Like you, I used to never short. Being a valuation-oriented investor, tired of losing money via LTB&H, and without the time or inclination for much trading, I've this year resorted to shorting. Your market timing prowess works as well when heeded for the downside. Don't eat those turnips!



To: Zeev Hed who wrote (4620)11/10/2001 10:59:57 PM
From: Fiscally Conservative  Read Replies (1) | Respond to of 99280
 
Zeev

With regard to your reply to,s.berg,you wrote:

"If the economy rebounds (and thus deficits once more contract or stabilize) sharply by the second or third quarter, they may be able to move and soak back some excess liquidity by late next summer (giving us a memorable October Massacre in 2002? Just before congressional election?
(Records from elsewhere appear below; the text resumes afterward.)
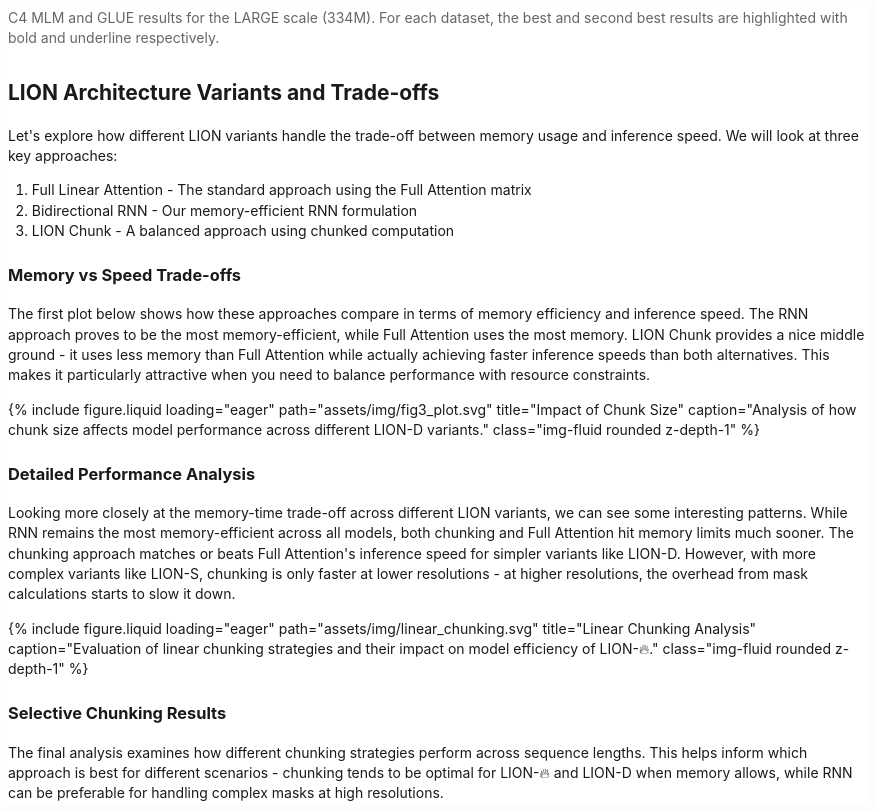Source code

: <div class="caption" style="color: #666666; margin-top: 1px;">
    C4 MLM and GLUE results for the LARGE scale (334M). For each dataset, the best and second best results are highlighted with bold and underline respectively.
</div>

## LION Architecture Variants and Trade-offs

Let's explore how different LION variants handle the trade-off between memory usage and inference speed. We will look at three key approaches:

1. Full Linear Attention - The standard approach using the Full Attention matrix
2. Bidirectional RNN - Our memory-efficient RNN formulation 
3. LION Chunk - A balanced approach using chunked computation

### Memory vs Speed Trade-offs

The first plot below shows how these approaches compare in terms of memory efficiency and inference speed. The RNN approach proves to be the most memory-efficient, while Full Attention uses the most memory. LION Chunk provides a nice middle ground - it uses less memory than Full Attention while actually achieving faster inference speeds than both alternatives. This makes it particularly attractive when you need to balance performance with resource constraints.

<div class="row mt-3">
    <div class="col-sm mt-3 mt-md-0">
        {% include figure.liquid loading="eager" path="assets/img/fig3_plot.svg" title="Impact of Chunk Size" caption="Analysis of how chunk size affects model performance across different LION-D variants." class="img-fluid rounded z-depth-1" %}
    </div>
</div>

### Detailed Performance Analysis

Looking more closely at the memory-time trade-off across different LION variants, we can see some interesting patterns. While RNN remains the most memory-efficient across all models, both chunking and Full Attention hit memory limits much sooner. The chunking approach matches or beats Full Attention's inference speed for simpler variants like LION-D. However, with more complex variants like LION-S, chunking is only faster at lower resolutions - at higher resolutions, the overhead from mask calculations starts to slow it down.

<div class="row mt-3">
    <div class="col-sm mt-3 mt-md-0">
        {% include figure.liquid loading="eager" path="assets/img/linear_chunking.svg" title="Linear Chunking Analysis" caption="Evaluation of linear chunking strategies and their impact on model efficiency of LION-🔥." class="img-fluid rounded z-depth-1" %}
    </div>
</div>

### Selective Chunking Results

The final analysis examines how different chunking strategies perform across sequence lengths. This helps inform which approach is best for different scenarios - chunking tends to be optimal for LION-🔥 and LION-D when memory allows, while RNN can be preferable for handling complex masks at high resolutions.
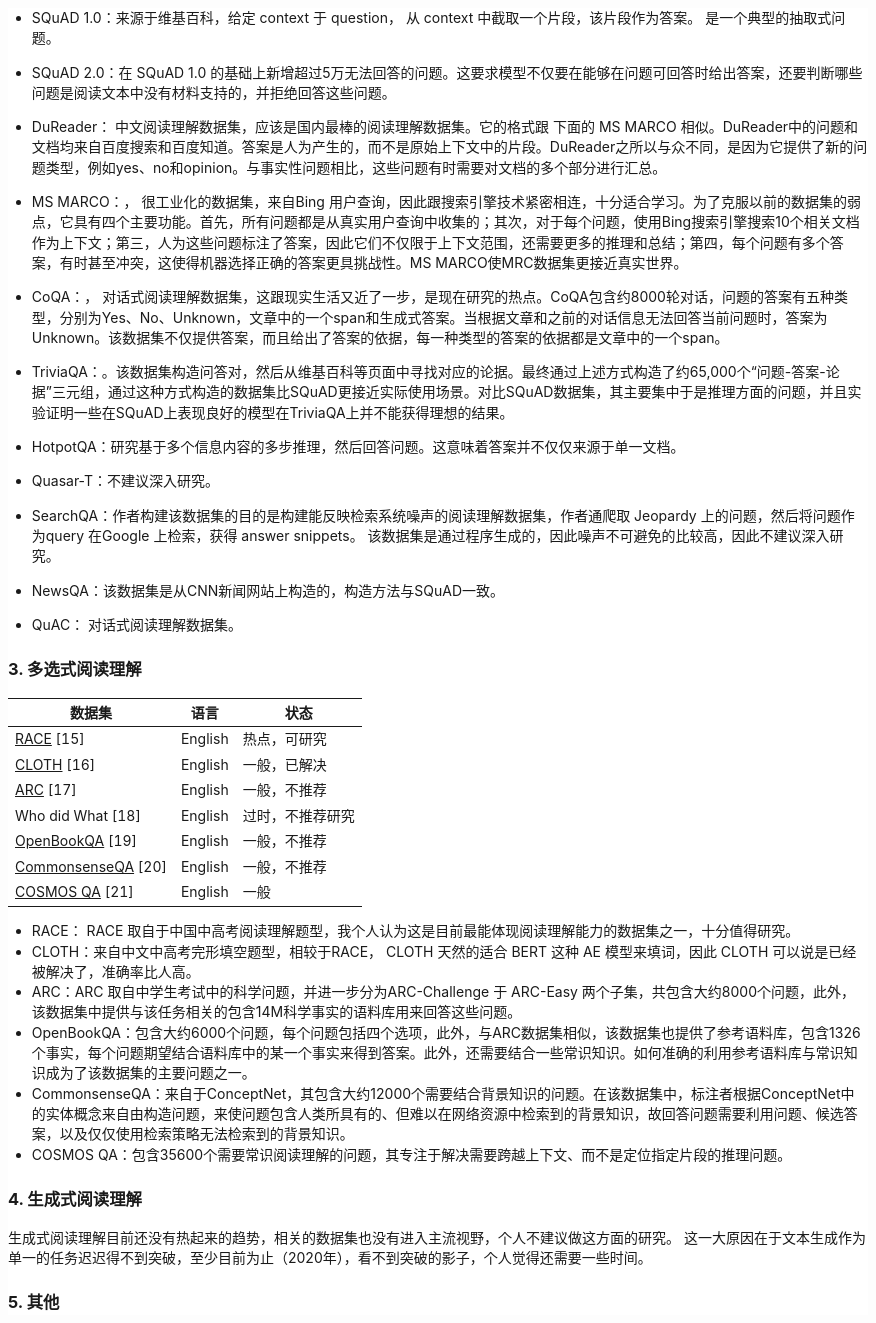 - SQuAD 1.0：来源于维基百科，给定 context 于 question， 从 context 中截取一个片段，该片段作为答案。 是一个典型的抽取式问题。
- SQuAD 2.0：在 SQuAD 1.0 的基础上新增超过5万无法回答的问题。这要求模型不仅要在能够在问题可回答时给出答案，还要判断哪些问题是阅读文本中没有材料支持的，并拒绝回答这些问题。
- DuReader： 中文阅读理解数据集，应该是国内最棒的阅读理解数据集。它的格式跟 下面的 MS MARCO 相似。DuReader中的问题和文档均来自百度搜索和百度知道。答案是人为产生的，而不是原始上下文中的片段。DuReader之所以与众不同，是因为它提供了新的问题类型，例如yes、no和opinion。与事实性问题相比，这些问题有时需要对文档的多个部分进行汇总。
- MS MARCO：， 很工业化的数据集，来自Bing 用户查询，因此跟搜索引擎技术紧密相连，十分适合学习。为了克服以前的数据集的弱点，它具有四个主要功能。首先，所有问题都是从真实用户查询中收集的；其次，对于每个问题，使用Bing搜索引擎搜索10个相关文档作为上下文；第三，人为这些问题标注了答案，因此它们不仅限于上下文范围，还需要更多的推理和总结；第四，每个问题有多个答案，有时甚至冲突，这使得机器选择正确的答案更具挑战性。MS MARCO使MRC数据集更接近真实世界。
- CoQA：， 对话式阅读理解数据集，这跟现实生活又近了一步，是现在研究的热点。CoQA包含约8000轮对话，问题的答案有五种类型，分别为Yes、No、Unknown，文章中的一个span和生成式答案。当根据文章和之前的对话信息无法回答当前问题时，答案为Unknown。该数据集不仅提供答案，而且给出了答案的依据，每一种类型的答案的依据都是文章中的一个span。

- TriviaQA：。该数据集构造问答对，然后从维基百科等页面中寻找对应的论据。最终通过上述方式构造了约65,000个“问题-答案-论据”三元组，通过这种方式构造的数据集比SQuAD更接近实际使用场景。对比SQuAD数据集，其主要集中于是推理方面的问题，并且实验证明一些在SQuAD上表现良好的模型在TriviaQA上并不能获得理想的结果。
- HotpotQA：研究基于多个信息内容的多步推理，然后回答问题。这意味着答案并不仅仅来源于单一文档。
- Quasar-T：不建议深入研究。
- SearchQA：作者构建该数据集的目的是构建能反映检索系统噪声的阅读理解数据集，作者通爬取 Jeopardy 上的问题，然后将问题作为query 在Google 上检索，获得 answer snippets。 该数据集是通过程序生成的，因此噪声不可避免的比较高，因此不建议深入研究。
- NewsQA：该数据集是从CNN新闻网站上构造的，构造方法与SQuAD一致。

- QuAC： 对话式阅读理解数据集。

### 3. 多选式阅读理解

| 数据集                                                       | 语言    | 状态             |
| ------------------------------------------------------------ | ------- | ---------------- |
| [RACE](http://www.qizhexie.com//data/RACE_leaderboard) [15]  | English | 热点，可研究     |
| [CLOTH](http://www.qizhexie.com/data/CLOTH_leaderboard) [16] | English | 一般，已解决     |
| [ARC](https://allenai.org/data/arc) [17]                     | English | 一般，不推荐     |
| Who did What [18]                                            | English | 过时，不推荐研究 |
| [OpenBookQA](https://leaderboard.allenai.org/open_book_qa/submissions/public) [19] | English | 一般，不推荐     |
| [CommonsenseQA](https://www.tau-nlp.org/commonsenseqa)  [20] | English | 一般，不推荐     |
| [COSMOS QA](https://wilburone.github.io/cosmos/) [21]        | English | 一般             |

- RACE： RACE 取自于中国中高考阅读理解题型，我个人认为这是目前最能体现阅读理解能力的数据集之一，十分值得研究。
- CLOTH：来自中文中高考完形填空题型，相较于RACE， CLOTH 天然的适合 BERT 这种 AE 模型来填词，因此 CLOTH 可以说是已经被解决了，准确率比人高。
- ARC：ARC 取自中学生考试中的科学问题，并进一步分为ARC-Challenge 于 ARC-Easy 两个子集，共包含大约8000个问题，此外，该数据集中提供与该任务相关的包含14M科学事实的语料库用来回答这些问题。
- OpenBookQA：包含大约6000个问题，每个问题包括四个选项，此外，与ARC数据集相似，该数据集也提供了参考语料库，包含1326个事实，每个问题期望结合语料库中的某一个事实来得到答案。此外，还需要结合一些常识知识。如何准确的利用参考语料库与常识知识成为了该数据集的主要问题之一。
- CommonsenseQA：来自于ConceptNet，其包含大约12000个需要结合背景知识的问题。在该数据集中，标注者根据ConceptNet中的实体概念来自由构造问题，来使问题包含人类所具有的、但难以在网络资源中检索到的背景知识，故回答问题需要利用问题、候选答案，以及仅仅使用检索策略无法检索到的背景知识。
- COSMOS QA：包含35600个需要常识阅读理解的问题，其专注于解决需要跨越上下文、而不是定位指定片段的推理问题。

### 4. 生成式阅读理解

生成式阅读理解目前还没有热起来的趋势，相关的数据集也没有进入主流视野，个人不建议做这方面的研究。 这一大原因在于文本生成作为单一的任务迟迟得不到突破，至少目前为止（2020年），看不到突破的影子，个人觉得还需要一些时间。

### 5. 其他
They did it before....), if the bounce is slower, the next bull will probably "live" through at least the end of January 2003. What could change this outlook? If despite the stimulus, the economy does not rebound at all and we find ourselves still marred in a recession by next summer."

What would be the likely outcome if the economy does not rebound at all and we do find ourselves marred in a recession by next summer? Explicitly,would the FED still be in the position of having to raise rates to take back the excess liquidity? How long can the FED allow the vulnerability of excess liquidity too remain in a non-responding economic cycle? Is there a time table here from which Greenspan follows or is history our only guidance?